• **課題概要 A**:
本文によると、1996年に労働・商工・観光大臣に任命された人物は誰か。
• **課題概要 B**:
本文のうち「4)我が国との関係は、国王が」から「ナウル共和国(Republic of Nauru)」までを、一字も変えずに書き写せ。

• **本文**:
----

4)我が国との関係は、国王が度々来訪し、非常に親日的であること等極めて良好な関係を保っている。トンガ産カボチャの対日輸出は生産高及び価格の変動に左右される面はあるものの、トンガ経済に大きく貢献しており、経済関係も徐々に進展しつつある。1996年には、わが国の大学で経済博士号を取得した親日家のマサソ・パウンガが労働・商工・観光大臣に任命され、我が国との経済交流を図るべく、頻繁に訪日している。また、1997年10月に東京で開催された日・SPF首脳会議にはヴァエア首相が参加している。更に、1998年7月、我が国は両国間の対話を促進するため、堀元駐フィジー大使を団長とする政策対話ミッションをトンガに派遣した。2000年4月には、太平洋・島サミットに参加するため、ウルカララ首相が訪日した。
ナウル共和国(Republic of Nauru)
(1)一般事情
1. 面積:21.1km2(伊豆大島の約1/4)
2. 人口:約1.6万人(98年PC資料)
3. 首都:ヤレン
4. 人種:ミクロネシア系(ポリネシア、メラネシアの影響あり)
5. 言語:英語(公用語)の他ナウル語を使用
6. 宗教:多くがキリスト教徒
7. 略史:
1798年 英国の捕鯨船ナウル島発見
1920年 豪州・ニュージーランド・英国の3国を施政国とする国際連盟の委任統治領
1942年 日本軍による占領
1947年 豪州・ニュージーランド・英国の3国を施政国とする国連信託統治地域
1968年 独立
8. 政治体制・内政
1)政体:共和国
2)元首:デログ・ギオウラ(Derog Gioura)大統領(2003年3月就任)

----

• **提示資料**:
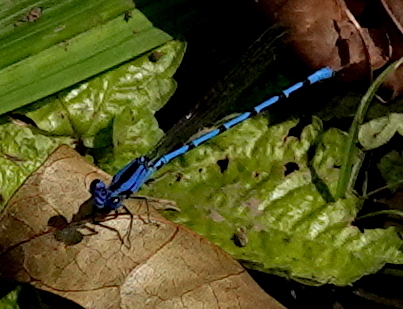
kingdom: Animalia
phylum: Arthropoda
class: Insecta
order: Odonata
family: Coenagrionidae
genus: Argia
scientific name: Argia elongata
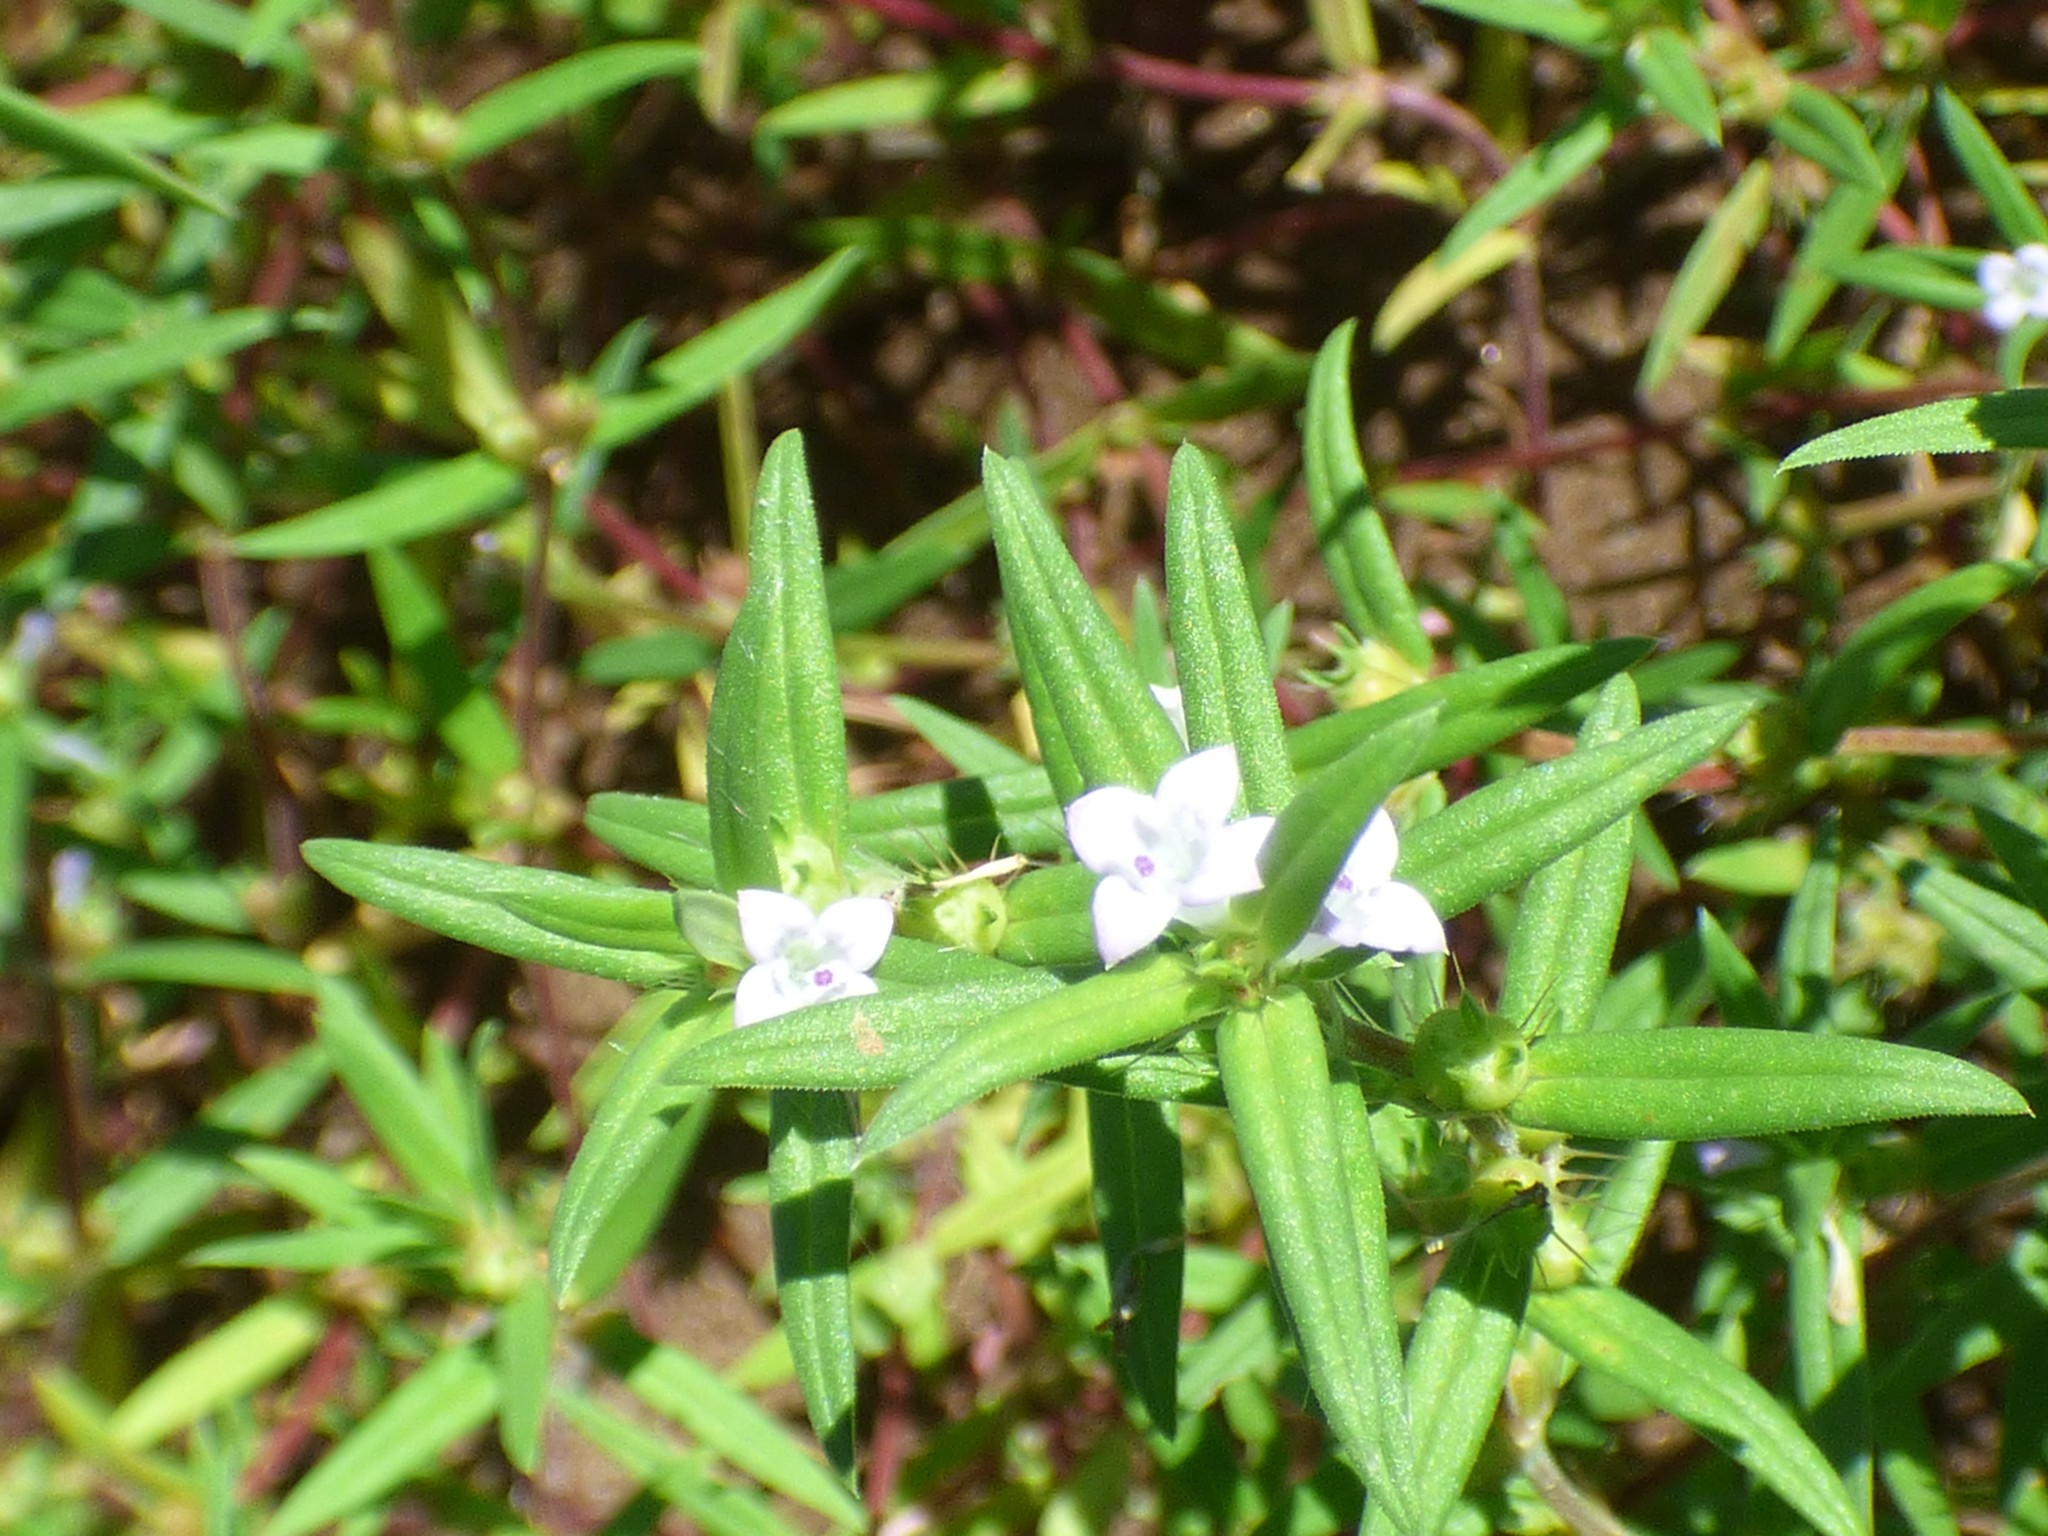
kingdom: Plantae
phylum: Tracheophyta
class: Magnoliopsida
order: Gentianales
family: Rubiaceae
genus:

----

• **解答欄 A**:
マサソ・パウンガ

• **解答欄 B**:
4)我が国との関係は、国王が度々来訪し、非常に親日的であること等極めて良好な関係を保っている。トンガ産カボチャの対日輸出は生産高及び価格の変動に左右される面はあるものの、トンガ経済に大きく貢献しており、経済関係も徐々に進展しつつある。1996年には、わが国の大学で経済博士号を取得した親日家のマサソ・パウンガが労働・商工・観光大臣に任命され、我が国との経済交流を図るべく、頻繁に訪日している。また、1997年10月に東京で開催された日・SPF首脳会議にはヴァエア首相が参加している。更に、1998年7月、我が国は両国間の対話を促進するため、堀元駐フィジー大使を団長とする政策対話ミッションをトンガに派遣した。2000年4月には、太平洋・島サミットに参加するため、ウルカララ首相が訪日した。
ナウル共和国(Republic of Nauru)